Ingredients

5

eggs

1

cup granulated sugar

1 1/2

cups Gold Medal™ unbleached all-purpose flour

8

half-pint mason jars with lids

1

can (14 oz) sweetened condensed milk

1

can (12 oz) evaporated milk

1

cup whipping cream

1/4

cup cognac

4

oz dark chocolate, coarsely chopped

8

Bing or maraschino cherries with stems

1 3/4

cups very cold whipping cream

3

tablespoons powdered sugar

1

teaspoon vanilla

Preparation

Heat oven to 350°F. Grease 13x9-inch pan with shortening or cooking spray; line bottom of pan with cooking parchment paper.

In large bowl, beat eggs and granulated sugar with electric mixer on medium-high speed at least 10 minutes or until mixture is fluffy and pale yellow and triples in volume. With spatula, gently but quickly incorporate flour, in 3 to 4 additions, into egg mixture.

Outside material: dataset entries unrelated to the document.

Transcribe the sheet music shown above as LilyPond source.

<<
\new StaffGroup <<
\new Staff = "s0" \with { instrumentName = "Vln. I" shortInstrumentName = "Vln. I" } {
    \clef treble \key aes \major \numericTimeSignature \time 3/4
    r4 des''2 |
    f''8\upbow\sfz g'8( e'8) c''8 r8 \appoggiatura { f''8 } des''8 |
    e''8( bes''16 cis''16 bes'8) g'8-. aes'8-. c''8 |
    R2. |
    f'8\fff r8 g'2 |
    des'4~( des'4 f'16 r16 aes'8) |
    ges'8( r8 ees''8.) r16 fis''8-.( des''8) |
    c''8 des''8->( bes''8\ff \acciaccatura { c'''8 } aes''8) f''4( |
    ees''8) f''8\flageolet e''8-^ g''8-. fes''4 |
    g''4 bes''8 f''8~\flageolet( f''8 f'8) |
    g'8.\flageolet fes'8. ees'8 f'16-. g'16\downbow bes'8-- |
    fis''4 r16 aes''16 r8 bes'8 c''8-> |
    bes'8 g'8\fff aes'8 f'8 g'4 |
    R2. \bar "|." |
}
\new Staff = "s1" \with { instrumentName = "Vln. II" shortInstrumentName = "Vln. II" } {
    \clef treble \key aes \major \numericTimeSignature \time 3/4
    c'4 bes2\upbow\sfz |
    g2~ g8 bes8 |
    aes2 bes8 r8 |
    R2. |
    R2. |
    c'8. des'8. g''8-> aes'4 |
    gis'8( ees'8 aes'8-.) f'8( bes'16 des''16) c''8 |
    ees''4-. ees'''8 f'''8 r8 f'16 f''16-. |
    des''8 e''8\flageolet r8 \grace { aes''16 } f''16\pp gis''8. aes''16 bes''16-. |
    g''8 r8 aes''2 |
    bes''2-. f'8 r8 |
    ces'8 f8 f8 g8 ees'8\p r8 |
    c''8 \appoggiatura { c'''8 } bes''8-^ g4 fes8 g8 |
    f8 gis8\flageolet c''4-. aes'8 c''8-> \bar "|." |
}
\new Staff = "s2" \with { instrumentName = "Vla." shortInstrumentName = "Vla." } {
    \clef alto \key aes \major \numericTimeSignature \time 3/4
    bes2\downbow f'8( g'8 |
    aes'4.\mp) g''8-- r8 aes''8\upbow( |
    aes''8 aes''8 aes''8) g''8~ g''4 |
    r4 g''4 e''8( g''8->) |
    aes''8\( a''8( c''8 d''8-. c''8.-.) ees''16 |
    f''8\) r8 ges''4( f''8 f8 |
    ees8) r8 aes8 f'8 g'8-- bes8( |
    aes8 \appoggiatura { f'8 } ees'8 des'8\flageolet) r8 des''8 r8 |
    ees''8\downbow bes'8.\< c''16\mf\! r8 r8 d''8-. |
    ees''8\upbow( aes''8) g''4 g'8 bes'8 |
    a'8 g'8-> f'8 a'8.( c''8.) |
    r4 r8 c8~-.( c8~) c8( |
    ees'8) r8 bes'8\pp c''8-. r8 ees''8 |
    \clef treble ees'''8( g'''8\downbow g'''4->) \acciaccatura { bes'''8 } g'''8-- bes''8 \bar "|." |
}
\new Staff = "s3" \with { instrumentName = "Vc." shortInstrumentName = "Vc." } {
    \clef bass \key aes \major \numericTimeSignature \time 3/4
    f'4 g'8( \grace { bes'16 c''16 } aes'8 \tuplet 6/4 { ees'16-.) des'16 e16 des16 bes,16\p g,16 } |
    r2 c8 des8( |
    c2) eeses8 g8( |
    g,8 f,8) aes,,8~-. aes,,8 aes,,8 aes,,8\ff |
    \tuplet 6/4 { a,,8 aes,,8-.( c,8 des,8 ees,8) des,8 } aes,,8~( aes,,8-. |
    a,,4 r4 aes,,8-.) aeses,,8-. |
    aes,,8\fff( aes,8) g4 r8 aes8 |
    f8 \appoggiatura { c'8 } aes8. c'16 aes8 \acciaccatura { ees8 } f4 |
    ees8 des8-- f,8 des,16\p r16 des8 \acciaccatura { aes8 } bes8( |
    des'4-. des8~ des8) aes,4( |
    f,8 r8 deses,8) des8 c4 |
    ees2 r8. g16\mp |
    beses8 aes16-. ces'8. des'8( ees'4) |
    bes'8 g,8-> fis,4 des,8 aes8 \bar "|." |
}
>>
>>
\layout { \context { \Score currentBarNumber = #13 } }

Pour batter into pan.

Bake about 30 minutes or until toothpick inserted in center comes out clean. Poke entire cake with fork; cool in pan on cooling rack. With 2-inch round cutter, cut cake into rounds; reserve scraps.

In medium bowl, mix filling ingredients with whisk until well blended.

To assemble, place 1 cake round in bottom of each mason jar. Top each with 1/4 cup filling and about 1 tablespoon chopped chocolate. Repeat layers once. Cover jars with lids. Refrigerate at least 3 hours but not longer than 24 hours.

In chilled medium bowl, beat 1 3/4 cups whipping cream, the powdered sugar and vanilla with electric mixer on high speed until stiff peaks form. Top each cake with whipped cream and 1 cherry.